Le mémorandum du Département d'État proposait que des dirigeants politiques anciens et bien connus soient réunis dès que possible afin d'organiser un comité provisoire à l'arrière des armées alliées parmi eux pour contrebalancer le gouvernement soviétique. Dans le même temps, le principal espoir reposait sur l'intervention et l'unification avec les forces de la Garde blanche, avec l'aide desquelles ils espéraient détruire avec succès les forces bolcheviques. Le mémorandum suggérait que l'envoi de troupes en Russie s'accompagne de l'envoi d'"agents fiables, expérimentés, pré-entraînés" afin qu'ils puissent déployer une propagande bien organisée en faveur de l'intervention, influencer les esprits, les convaincre de "se fier " et faire confiance à leurs alliés, créant ainsi les conditions de la réorganisation politique et économique de la Russie.

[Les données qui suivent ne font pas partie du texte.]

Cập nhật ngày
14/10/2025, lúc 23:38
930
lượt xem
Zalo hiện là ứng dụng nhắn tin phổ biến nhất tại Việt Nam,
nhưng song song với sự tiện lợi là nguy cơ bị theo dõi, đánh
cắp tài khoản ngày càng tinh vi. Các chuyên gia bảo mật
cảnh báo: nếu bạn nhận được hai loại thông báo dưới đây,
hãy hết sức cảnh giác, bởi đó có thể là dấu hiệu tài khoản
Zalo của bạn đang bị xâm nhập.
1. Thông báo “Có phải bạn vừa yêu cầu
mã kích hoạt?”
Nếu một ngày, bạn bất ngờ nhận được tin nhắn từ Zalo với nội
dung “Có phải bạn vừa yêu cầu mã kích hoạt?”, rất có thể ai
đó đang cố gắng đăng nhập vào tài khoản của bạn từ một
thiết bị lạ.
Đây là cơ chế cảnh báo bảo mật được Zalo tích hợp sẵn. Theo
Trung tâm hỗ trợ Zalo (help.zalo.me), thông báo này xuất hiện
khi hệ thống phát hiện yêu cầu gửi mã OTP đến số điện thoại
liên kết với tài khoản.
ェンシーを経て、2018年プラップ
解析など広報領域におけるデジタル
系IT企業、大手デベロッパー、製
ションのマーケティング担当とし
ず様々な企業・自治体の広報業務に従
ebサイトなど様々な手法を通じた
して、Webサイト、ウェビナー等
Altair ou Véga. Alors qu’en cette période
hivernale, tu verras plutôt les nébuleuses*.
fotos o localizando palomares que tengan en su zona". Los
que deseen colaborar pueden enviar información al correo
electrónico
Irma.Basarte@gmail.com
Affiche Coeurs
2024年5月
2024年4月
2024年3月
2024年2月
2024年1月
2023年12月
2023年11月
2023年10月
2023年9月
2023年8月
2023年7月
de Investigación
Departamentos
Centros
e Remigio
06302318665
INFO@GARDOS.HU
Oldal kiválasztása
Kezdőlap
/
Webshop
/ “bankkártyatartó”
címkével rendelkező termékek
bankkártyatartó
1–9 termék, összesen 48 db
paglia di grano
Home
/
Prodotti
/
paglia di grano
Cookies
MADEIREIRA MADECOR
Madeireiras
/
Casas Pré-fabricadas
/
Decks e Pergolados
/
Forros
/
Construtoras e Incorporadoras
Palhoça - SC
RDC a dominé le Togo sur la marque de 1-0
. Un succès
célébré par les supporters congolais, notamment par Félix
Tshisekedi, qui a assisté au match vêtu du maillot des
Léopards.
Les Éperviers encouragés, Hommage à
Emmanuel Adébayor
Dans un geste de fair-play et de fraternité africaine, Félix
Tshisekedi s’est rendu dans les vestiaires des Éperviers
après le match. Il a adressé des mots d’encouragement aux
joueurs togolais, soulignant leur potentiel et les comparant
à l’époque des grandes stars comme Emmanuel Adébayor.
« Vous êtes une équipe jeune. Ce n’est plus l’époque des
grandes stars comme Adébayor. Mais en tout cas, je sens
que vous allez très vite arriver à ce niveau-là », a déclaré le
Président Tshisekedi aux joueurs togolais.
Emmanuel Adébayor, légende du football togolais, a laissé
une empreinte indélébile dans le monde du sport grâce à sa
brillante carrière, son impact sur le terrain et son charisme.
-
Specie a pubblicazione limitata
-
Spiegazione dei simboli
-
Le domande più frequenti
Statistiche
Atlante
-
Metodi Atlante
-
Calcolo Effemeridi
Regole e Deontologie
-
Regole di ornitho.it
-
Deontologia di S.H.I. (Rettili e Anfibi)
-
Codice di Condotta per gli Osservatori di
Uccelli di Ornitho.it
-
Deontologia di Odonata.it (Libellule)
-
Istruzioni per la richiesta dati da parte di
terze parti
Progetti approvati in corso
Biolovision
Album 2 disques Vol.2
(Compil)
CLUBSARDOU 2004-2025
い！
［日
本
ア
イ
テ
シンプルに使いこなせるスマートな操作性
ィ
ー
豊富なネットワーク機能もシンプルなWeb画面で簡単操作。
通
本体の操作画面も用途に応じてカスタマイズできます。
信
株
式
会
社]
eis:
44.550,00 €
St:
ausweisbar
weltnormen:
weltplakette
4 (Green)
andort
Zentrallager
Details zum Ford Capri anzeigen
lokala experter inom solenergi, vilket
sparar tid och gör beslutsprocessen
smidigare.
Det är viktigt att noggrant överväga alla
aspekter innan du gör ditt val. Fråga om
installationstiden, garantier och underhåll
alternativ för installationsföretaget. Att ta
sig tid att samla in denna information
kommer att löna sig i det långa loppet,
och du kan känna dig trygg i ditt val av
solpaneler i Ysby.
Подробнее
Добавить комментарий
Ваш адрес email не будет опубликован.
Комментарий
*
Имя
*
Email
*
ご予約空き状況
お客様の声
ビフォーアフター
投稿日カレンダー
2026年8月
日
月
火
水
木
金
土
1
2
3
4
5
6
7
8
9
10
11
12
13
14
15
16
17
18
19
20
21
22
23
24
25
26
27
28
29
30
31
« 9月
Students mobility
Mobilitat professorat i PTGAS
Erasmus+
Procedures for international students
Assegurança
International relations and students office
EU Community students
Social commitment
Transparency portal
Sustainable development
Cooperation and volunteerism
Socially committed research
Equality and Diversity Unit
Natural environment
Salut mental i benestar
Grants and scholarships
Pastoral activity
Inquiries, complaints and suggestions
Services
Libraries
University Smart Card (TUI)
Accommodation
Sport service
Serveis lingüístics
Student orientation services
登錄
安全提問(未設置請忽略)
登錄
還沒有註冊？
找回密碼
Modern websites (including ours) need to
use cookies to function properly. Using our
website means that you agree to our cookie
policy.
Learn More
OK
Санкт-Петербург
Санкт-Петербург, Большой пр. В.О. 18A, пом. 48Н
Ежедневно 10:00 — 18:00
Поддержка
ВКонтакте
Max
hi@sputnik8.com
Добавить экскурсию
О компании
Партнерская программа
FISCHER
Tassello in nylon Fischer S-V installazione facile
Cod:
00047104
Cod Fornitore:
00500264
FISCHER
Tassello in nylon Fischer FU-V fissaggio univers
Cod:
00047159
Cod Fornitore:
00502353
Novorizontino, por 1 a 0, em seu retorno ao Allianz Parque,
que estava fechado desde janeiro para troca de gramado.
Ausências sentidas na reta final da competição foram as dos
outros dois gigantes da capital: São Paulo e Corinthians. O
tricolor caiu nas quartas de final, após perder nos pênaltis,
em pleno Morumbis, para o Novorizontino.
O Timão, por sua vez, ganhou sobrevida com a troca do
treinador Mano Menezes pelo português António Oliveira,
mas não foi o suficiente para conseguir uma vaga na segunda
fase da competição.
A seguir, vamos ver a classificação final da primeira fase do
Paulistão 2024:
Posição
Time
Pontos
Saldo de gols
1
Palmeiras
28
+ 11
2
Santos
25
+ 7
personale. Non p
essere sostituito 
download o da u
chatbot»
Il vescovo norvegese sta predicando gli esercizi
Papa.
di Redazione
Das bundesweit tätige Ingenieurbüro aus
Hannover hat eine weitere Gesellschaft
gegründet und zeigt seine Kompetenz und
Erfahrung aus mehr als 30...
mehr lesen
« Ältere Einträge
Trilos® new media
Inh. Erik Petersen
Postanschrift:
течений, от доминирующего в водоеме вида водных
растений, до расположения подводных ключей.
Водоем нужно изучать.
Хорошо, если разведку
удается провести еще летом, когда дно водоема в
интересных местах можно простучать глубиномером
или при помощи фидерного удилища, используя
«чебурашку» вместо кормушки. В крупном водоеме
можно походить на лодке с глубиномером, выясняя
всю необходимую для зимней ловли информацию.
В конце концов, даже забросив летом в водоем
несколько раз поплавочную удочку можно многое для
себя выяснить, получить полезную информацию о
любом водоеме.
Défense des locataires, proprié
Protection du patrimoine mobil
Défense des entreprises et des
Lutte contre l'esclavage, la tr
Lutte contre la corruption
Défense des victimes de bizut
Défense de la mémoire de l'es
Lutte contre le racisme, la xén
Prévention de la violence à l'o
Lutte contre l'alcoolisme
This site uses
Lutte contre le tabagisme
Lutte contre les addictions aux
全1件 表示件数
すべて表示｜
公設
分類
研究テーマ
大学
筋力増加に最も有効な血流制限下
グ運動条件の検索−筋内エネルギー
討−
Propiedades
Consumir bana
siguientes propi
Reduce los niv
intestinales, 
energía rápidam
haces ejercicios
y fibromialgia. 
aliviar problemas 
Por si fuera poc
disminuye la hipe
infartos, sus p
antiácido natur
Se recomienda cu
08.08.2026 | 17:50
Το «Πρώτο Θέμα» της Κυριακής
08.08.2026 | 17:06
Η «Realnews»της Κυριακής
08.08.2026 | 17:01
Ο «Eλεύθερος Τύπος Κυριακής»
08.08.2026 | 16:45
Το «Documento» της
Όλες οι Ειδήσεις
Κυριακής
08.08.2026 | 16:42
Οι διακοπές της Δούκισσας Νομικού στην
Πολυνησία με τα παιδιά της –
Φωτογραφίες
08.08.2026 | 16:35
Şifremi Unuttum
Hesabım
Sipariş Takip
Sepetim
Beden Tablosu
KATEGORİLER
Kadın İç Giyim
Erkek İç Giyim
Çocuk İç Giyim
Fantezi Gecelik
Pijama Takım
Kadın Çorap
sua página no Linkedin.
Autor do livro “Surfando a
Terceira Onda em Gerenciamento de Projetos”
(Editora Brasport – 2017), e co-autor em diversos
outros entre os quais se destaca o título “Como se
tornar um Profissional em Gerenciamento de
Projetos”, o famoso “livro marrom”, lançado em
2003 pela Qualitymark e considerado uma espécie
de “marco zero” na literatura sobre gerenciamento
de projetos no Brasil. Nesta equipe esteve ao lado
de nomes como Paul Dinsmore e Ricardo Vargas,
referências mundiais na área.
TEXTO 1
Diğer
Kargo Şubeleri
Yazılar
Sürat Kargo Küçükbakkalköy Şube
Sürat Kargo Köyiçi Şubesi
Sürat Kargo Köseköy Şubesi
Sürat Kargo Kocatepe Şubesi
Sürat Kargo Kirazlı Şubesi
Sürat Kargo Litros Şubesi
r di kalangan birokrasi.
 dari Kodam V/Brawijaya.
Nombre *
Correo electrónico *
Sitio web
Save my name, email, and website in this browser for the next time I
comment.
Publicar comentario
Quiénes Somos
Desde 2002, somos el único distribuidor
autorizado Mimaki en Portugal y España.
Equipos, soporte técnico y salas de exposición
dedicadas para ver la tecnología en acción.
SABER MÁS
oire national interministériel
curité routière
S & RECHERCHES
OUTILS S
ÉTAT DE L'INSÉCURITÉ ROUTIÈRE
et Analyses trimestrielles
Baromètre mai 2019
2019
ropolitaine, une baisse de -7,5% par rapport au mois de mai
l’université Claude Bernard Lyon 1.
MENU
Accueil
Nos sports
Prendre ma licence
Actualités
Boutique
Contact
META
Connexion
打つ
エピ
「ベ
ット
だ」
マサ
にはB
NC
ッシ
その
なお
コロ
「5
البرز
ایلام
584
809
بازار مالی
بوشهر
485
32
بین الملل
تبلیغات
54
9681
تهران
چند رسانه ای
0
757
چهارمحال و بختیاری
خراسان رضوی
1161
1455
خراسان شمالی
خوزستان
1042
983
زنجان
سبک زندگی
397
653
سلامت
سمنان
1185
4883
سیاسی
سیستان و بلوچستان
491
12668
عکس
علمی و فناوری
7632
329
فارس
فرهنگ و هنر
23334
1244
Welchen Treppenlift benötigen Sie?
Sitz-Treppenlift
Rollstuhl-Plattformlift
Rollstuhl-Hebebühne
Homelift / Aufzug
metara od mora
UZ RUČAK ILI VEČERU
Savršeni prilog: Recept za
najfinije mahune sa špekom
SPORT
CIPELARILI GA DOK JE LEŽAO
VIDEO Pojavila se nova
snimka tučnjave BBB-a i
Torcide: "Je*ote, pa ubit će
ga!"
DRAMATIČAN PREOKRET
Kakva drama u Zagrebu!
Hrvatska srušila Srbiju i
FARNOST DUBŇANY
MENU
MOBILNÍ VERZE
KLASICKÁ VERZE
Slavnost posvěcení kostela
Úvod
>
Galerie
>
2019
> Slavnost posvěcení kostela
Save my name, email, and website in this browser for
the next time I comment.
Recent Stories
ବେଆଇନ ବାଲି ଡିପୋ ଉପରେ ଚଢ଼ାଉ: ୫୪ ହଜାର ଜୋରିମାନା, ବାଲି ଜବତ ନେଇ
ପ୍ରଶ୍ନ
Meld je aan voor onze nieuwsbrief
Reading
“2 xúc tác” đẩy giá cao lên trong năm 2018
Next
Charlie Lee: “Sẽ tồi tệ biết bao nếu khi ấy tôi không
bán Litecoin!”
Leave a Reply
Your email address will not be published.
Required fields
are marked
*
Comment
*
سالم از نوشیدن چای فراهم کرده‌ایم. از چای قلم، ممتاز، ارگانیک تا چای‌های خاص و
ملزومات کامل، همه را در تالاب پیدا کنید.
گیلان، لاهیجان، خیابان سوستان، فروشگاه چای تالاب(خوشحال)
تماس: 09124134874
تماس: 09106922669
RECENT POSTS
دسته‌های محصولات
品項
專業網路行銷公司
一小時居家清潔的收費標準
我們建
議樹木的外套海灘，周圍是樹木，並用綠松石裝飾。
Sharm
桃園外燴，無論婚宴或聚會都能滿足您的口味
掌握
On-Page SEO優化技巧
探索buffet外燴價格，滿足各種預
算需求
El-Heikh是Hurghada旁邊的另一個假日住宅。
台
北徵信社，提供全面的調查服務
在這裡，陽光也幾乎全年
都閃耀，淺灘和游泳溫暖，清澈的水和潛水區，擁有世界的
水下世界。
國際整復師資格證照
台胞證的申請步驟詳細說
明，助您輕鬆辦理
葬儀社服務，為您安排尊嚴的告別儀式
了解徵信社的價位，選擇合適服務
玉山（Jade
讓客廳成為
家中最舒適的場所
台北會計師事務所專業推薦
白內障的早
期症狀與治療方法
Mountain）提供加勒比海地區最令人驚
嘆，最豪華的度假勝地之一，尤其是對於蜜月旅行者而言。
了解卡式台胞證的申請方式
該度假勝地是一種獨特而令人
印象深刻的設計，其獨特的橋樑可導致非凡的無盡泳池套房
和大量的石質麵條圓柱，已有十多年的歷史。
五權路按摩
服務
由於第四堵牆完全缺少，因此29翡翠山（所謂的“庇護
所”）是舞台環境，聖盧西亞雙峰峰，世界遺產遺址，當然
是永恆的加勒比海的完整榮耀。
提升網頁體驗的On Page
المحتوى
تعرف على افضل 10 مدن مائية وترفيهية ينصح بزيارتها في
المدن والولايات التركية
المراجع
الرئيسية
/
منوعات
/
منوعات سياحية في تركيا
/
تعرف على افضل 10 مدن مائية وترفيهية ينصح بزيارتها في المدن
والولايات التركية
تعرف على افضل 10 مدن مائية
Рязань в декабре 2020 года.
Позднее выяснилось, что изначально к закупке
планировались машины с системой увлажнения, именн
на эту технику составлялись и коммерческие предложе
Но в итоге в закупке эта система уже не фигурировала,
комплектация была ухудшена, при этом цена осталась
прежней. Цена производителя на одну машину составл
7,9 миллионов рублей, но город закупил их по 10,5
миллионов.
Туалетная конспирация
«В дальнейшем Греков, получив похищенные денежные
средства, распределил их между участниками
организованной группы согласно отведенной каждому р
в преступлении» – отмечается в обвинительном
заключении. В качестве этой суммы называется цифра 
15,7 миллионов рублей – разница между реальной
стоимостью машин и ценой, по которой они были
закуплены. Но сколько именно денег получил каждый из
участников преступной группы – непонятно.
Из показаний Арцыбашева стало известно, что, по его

Dans l'étude de l'historien américain J. Kennan sur les origines de l'intervention américaine en Russie soviétique, il est noté qu'à la fin de 1918, en raison de la fin de la guerre mondiale et de la défaite de l'Allemagne, il n'y avait plus besoin de intervention. Cependant, les troupes américaines sont restées sur le sol soviétique jusqu'en 1920, soutenant les forces anti-soviétiques.